- THE TASK
Please give again every entry exactly as it appears, setting aside the pictures.
[Start of section]
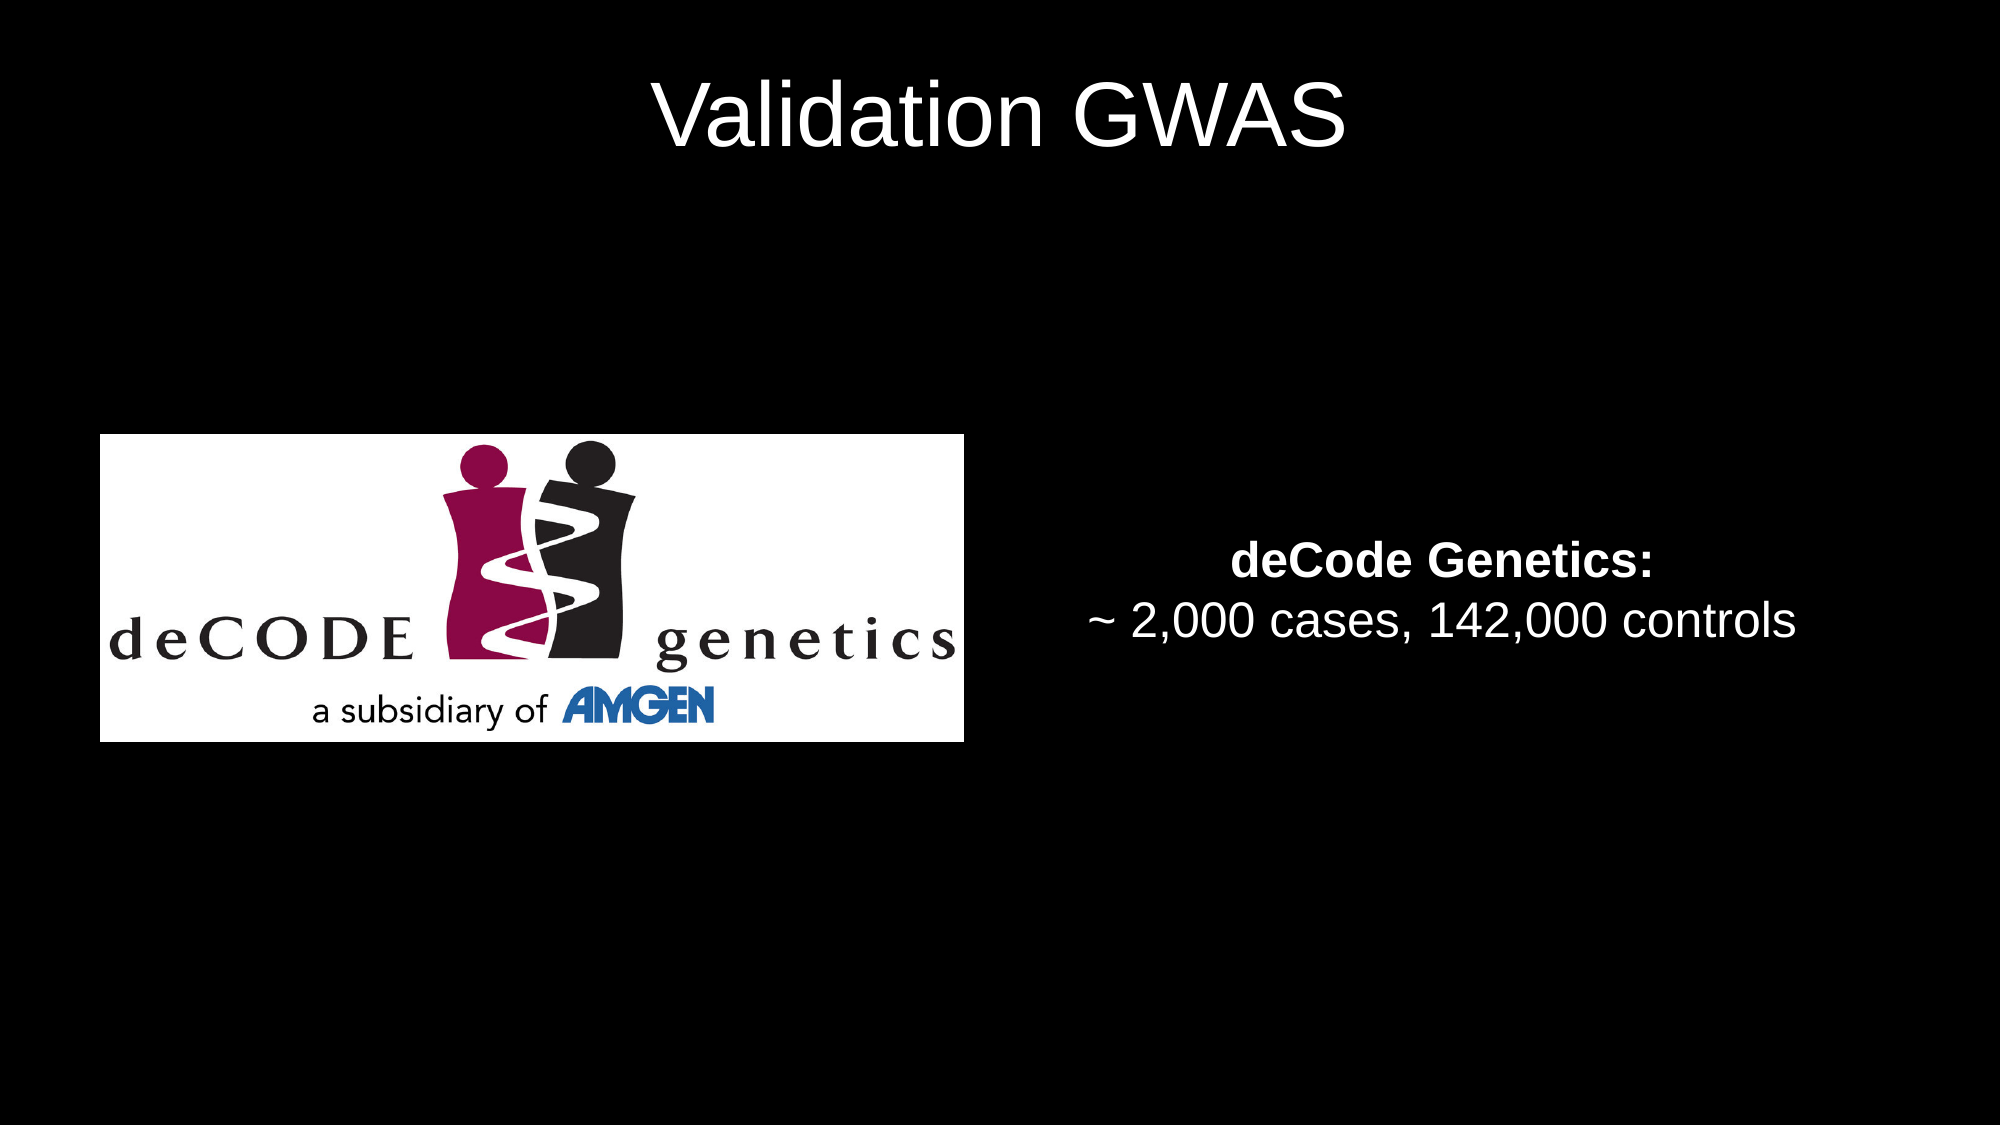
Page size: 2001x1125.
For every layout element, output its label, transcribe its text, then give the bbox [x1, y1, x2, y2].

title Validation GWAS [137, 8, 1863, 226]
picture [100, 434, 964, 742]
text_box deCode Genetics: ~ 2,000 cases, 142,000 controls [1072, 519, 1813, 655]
[End of section]
- EXERCISE RESPONSE
Page size: 2001x1125.
For every layout element, output its label, transcribe its text, then give the bbox [x1, y1, x2, y2].

title Validation GWAS [137, 8, 1863, 226]
picture [100, 434, 964, 742]
text_box deCode Genetics: ~ 2,000 cases, 142,000 controls [1072, 519, 1813, 655]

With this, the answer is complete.